わたしが大田区の馬込に住んでいたときにも、「馬込銀座」という商店街の入り口に「天勝」という揚げ物屋があって、時々揚げたてのコロッケやメンチカツを買った。串カツもおいしかった。しかしその店も、わたしが10年前に郊外に引っ越してから数年たたずに店仕舞いしてしまった。

わたしがKさんの便りを読んで感じたのは、そんな店がまだ残っているんだ、という懐かしさではなく、なんというか、もっと不思議な感覚だった。
わたしは外に出ることはないが、仮にそういう昔ながらの風景をどこかで目にしたとしたら、わたしはきっと「うれしい」「懐かしい」とは感じないだろう。
かつてわたしが、その風景の中で生きてきた世界は、とうに失われてしまっている。そんななかで、突然当時のままのような街並みや、店、建物に出くわせば、真っ先に感じるのは、おそらく強い「書き割感覚」だろう。
仮にその店一軒だけではなく、昔ながらの商店が並んでいたとしても、その一帯がすべて書き割り染みて見えてくるはずだ。

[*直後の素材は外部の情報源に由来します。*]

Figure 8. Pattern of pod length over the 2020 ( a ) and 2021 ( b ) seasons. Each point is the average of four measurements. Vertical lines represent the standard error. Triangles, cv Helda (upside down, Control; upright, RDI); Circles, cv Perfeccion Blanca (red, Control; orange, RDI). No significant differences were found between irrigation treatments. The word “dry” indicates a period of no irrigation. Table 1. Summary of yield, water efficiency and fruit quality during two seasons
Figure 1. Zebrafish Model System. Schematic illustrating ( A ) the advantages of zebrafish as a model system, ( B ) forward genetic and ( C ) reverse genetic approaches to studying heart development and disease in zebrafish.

わたしは自分のブログに 'A man with a past ' 「過去と共に生きる男」或いは
'Clock without Hands ' 「針のない時計」=時が止まっていること・・・などというタイトルをつけるくらい、「今の時代」に適応できない人間だ。
けれども、好むと好まざるとにかかわらず、今・現在に存在しているわたしが、「むかしのような店」や「時が止まったような場面」に出会った時、奇妙な「演出感」を感じるのは不思議ではないだろう。

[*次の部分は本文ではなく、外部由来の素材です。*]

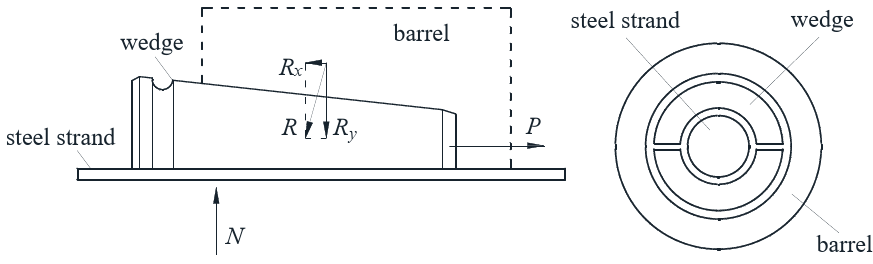
Figure 3. Schematic diagram of stress analysis.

そしてそのような、かつては庶民の日常生活とまったく地続きであった店や場所が
特別視されることに強い抵抗を覚える。一昔前、どこにでもあったような喫茶店や食堂、蕎麦屋、ラーメン屋、そして木造住宅が、なにやら貴重なアンティークのように扱われ、もてはやされているのが、ひどく軽薄に思え、不快なのだ・・・

極めて端的に言えば、昔ながらのものが今尚残っているというのは、何処か奇妙で、不自然で、芝居めき、書き割り染みていて、馴染めないのだ。
骨董品など、時代がついていることが第一の価値である品物以外の、あらゆる種類の有形無形の「古さ」・・・それは最早「現在の現実」にはありえないはずである。「過去」と「現在」が同一の次元(同じ時空間)に共存し得る筈はないのだから。

ところで、昨日の内科での健康診断で、風邪をもらってきたのだろうか、それとも滅多に外に出ることがないのに外気に触れたので体調を崩したのだろうか、風邪気味である。
すると母が、温かいうどんやおじやをこしらえてくれる。まるで昔の母親のように。
わたしはふと、この人は本物の母親だろうか?と思う。だってまるで昔のままだ・・・


◇◆◇


昨年、わたしはこのような感覚をショート・ショートに書いたことがある。
これが今のわたしの「現実観」なのだ。


「駄菓子屋さん」

「ただいまあ。」
元気のいい声とともに子供たちが小学校から帰ってきた。ランドセルを放り出すと早速妻のいる台所へとんでいき10円をねだる。天気のいい日はほぼこれが毎日の光景になっている。
「ほんとうにしょうのない子たちねえ・・・」と妻はいいながら、買い物かごからがま口を取り出して兄弟にそれぞれ10円づつ手渡し、玄関に向かって駆け出してゆく子供に「あわてて落としてももうあげないわよ!」と笑顔を見せる。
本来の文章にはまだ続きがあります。